• [Problem]: Please find all lines containing "read" in the listing below and copy them.

• [Records]:
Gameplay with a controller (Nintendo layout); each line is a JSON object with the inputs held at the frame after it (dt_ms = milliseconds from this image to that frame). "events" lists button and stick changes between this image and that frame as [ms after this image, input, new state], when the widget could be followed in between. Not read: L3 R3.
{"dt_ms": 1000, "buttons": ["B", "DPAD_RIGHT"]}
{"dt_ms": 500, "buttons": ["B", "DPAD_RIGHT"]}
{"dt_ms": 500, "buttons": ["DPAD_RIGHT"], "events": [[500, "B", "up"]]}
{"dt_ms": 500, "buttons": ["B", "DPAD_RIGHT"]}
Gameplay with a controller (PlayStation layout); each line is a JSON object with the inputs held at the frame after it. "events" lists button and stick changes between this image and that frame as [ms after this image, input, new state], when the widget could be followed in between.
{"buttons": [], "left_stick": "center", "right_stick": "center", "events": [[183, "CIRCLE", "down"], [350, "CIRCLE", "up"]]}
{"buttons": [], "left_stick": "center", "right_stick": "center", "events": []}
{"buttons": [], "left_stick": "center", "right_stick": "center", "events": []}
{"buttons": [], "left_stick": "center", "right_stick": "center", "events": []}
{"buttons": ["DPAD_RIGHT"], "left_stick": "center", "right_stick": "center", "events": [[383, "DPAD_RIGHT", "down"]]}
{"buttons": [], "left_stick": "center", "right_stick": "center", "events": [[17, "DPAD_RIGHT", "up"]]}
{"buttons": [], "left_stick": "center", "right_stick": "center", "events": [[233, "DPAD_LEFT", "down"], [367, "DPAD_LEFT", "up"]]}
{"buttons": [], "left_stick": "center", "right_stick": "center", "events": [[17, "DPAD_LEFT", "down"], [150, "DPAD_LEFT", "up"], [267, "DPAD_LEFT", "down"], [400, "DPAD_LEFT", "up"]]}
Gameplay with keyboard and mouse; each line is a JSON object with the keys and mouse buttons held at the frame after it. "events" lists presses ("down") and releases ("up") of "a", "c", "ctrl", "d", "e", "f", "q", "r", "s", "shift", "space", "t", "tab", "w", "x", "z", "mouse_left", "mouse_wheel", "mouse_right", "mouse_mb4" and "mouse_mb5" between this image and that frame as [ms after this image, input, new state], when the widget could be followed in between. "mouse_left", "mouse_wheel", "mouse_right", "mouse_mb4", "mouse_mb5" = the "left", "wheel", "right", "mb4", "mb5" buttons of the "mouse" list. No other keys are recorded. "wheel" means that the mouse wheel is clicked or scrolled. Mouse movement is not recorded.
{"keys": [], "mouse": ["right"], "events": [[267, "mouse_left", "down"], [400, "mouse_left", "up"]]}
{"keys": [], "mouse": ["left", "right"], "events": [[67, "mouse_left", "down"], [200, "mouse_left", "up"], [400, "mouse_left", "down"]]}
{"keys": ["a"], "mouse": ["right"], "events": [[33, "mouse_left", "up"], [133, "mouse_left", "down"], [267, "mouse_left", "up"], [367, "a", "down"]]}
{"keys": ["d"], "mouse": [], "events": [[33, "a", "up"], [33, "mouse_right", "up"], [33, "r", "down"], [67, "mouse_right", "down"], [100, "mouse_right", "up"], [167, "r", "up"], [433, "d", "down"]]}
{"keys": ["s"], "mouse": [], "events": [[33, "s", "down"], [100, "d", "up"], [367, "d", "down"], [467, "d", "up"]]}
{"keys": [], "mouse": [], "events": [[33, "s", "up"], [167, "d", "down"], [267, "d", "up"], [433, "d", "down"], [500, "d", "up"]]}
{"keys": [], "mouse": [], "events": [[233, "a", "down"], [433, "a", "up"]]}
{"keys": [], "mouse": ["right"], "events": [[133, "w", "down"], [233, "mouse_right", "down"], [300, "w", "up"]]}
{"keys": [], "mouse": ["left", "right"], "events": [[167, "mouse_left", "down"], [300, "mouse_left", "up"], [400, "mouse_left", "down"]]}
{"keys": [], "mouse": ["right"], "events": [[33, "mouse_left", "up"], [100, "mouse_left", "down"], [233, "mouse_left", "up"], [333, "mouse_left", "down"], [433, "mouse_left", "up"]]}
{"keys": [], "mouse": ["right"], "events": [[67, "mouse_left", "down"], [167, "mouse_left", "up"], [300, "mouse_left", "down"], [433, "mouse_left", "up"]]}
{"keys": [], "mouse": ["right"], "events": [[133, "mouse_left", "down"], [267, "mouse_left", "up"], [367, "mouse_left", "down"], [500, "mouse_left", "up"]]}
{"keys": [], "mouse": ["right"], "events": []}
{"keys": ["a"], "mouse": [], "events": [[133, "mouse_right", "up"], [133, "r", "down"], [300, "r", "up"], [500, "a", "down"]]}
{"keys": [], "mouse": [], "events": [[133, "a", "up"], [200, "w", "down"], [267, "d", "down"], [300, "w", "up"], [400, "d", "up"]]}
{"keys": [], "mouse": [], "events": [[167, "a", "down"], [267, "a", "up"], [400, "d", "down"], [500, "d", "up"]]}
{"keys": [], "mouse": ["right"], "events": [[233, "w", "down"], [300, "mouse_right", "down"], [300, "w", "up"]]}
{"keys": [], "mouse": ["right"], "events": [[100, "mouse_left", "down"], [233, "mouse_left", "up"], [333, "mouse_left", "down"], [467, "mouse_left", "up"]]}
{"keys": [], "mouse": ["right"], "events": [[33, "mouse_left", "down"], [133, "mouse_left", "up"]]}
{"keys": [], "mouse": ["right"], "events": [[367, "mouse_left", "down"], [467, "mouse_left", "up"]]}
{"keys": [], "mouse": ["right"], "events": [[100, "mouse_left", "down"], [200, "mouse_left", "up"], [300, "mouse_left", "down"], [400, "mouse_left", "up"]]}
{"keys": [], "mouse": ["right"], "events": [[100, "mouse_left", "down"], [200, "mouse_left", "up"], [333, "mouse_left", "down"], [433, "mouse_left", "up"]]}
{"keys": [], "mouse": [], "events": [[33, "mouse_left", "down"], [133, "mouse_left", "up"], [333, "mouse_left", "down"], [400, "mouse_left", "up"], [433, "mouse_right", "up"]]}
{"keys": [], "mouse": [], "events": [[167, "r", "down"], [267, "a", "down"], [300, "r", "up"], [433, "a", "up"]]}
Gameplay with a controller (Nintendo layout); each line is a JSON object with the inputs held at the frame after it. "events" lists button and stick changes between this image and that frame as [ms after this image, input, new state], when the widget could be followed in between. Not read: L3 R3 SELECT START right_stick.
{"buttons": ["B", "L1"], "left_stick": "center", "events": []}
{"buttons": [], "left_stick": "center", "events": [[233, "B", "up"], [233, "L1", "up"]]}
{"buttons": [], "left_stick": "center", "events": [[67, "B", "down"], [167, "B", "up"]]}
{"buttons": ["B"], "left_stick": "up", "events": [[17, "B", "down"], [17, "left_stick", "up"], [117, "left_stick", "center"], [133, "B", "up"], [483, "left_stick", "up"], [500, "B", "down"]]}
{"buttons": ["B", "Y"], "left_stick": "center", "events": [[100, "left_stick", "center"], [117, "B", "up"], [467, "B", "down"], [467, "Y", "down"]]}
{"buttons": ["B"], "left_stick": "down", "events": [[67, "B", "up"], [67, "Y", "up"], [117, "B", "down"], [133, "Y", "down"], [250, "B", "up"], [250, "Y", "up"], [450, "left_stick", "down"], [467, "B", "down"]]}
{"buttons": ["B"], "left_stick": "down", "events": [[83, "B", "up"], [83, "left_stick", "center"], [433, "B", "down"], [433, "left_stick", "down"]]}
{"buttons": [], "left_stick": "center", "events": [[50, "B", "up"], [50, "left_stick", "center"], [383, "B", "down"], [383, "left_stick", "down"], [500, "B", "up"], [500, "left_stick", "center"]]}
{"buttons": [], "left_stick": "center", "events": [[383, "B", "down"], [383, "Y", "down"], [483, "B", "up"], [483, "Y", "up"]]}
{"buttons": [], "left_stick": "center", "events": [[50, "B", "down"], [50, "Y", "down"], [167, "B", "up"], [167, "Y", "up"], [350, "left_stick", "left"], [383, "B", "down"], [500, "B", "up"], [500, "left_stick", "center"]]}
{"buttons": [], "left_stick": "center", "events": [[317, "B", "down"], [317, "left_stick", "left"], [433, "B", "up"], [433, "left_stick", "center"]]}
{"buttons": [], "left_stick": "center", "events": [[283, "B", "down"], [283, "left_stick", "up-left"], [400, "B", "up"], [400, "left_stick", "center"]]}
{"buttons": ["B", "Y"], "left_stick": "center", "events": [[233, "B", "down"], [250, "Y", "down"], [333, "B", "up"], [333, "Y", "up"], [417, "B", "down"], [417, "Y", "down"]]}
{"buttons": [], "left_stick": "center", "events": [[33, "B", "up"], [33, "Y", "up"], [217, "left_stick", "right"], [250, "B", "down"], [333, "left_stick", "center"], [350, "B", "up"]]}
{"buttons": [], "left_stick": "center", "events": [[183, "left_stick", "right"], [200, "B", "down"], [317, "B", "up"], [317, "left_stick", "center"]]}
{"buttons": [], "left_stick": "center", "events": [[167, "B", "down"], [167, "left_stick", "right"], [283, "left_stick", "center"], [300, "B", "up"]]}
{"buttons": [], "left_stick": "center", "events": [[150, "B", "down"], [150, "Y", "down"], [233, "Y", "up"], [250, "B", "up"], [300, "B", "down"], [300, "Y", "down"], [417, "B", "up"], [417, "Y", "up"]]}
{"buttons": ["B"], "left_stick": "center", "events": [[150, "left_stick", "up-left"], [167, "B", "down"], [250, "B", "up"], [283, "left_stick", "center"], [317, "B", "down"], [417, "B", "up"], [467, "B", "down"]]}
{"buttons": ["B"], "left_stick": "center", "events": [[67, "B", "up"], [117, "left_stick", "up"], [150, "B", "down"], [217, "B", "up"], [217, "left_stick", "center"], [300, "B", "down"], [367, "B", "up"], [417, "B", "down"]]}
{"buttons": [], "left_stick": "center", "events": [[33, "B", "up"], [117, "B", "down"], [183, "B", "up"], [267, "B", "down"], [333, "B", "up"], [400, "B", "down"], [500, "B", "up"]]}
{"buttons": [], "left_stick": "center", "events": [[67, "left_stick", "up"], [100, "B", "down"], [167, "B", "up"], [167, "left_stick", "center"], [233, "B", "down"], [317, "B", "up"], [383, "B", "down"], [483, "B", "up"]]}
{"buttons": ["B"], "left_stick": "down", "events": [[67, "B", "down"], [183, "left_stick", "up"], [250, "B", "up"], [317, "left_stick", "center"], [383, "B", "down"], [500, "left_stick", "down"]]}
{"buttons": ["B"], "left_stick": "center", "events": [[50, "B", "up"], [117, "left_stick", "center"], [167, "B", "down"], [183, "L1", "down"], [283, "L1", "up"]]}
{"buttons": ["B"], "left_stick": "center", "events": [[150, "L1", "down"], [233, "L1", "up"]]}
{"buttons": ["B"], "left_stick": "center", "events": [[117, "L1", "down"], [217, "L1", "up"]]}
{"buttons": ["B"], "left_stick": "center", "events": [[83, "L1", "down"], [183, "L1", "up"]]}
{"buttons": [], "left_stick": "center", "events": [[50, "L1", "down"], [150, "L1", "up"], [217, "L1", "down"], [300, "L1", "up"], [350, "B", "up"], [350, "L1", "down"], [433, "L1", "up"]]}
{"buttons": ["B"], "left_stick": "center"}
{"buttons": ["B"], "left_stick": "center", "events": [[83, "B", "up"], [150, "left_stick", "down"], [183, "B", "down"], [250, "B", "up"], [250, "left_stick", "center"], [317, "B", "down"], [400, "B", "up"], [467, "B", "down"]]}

• [Answer box]:
Gameplay with a controller (Nintendo layout); each line is a JSON object with the inputs held at the frame after it (dt_ms = milliseconds from this image to that frame). "events" lists button and stick changes between this image and that frame as [ms after this image, input, new state], when the widget could be followed in between. Not read: L3 R3.
Gameplay with a controller (Nintendo layout); each line is a JSON object with the inputs held at the frame after it. "events" lists button and stick changes between this image and that frame as [ms after this image, input, new state], when the widget could be followed in between. Not read: L3 R3 SELECT START right_stick.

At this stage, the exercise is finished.